= Your task =
The records below are to be copied exactly, with every picture left out.

= Supplied entries =

####################

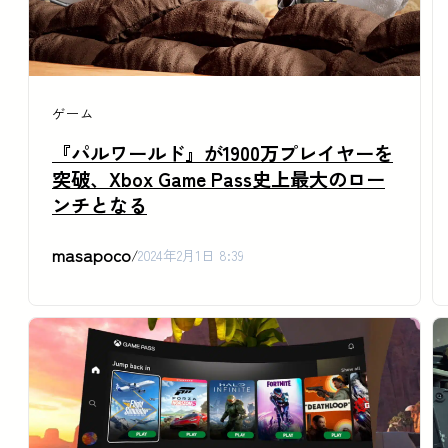
ゲーム
『パルワールド』が1900万プレイヤーを
突破、Xbox Game Pass史上最大のロー
ンチとなる
masapoco
/
2024年2月1日 8:39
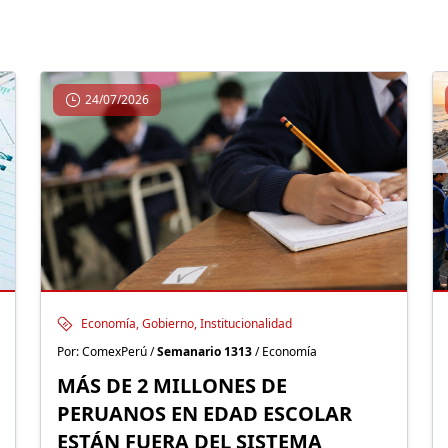
24/07/2026
Economía, Gobierno, Institucionalidad
Por: ComexPerú /
Semanario 1313
/ Economía
MÁS DE 2 MILLONES DE
PERUANOS EN EDAD ESCOLAR
ESTÁN FUERA DEL SISTEMA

####################

= Completed exercise =
ゲーム
『パルワールド』が1900万プレイヤーを
突破、Xbox Game Pass史上最大のロー
ンチとなる
masapoco
/
2024年2月1日 8:39
24/07/2026
Economía, Gobierno, Institucionalidad
Por: ComexPerú /
Semanario 1313
/ Economía
MÁS DE 2 MILLONES DE
PERUANOS EN EDAD ESCOLAR
ESTÁN FUERA DEL SISTEMA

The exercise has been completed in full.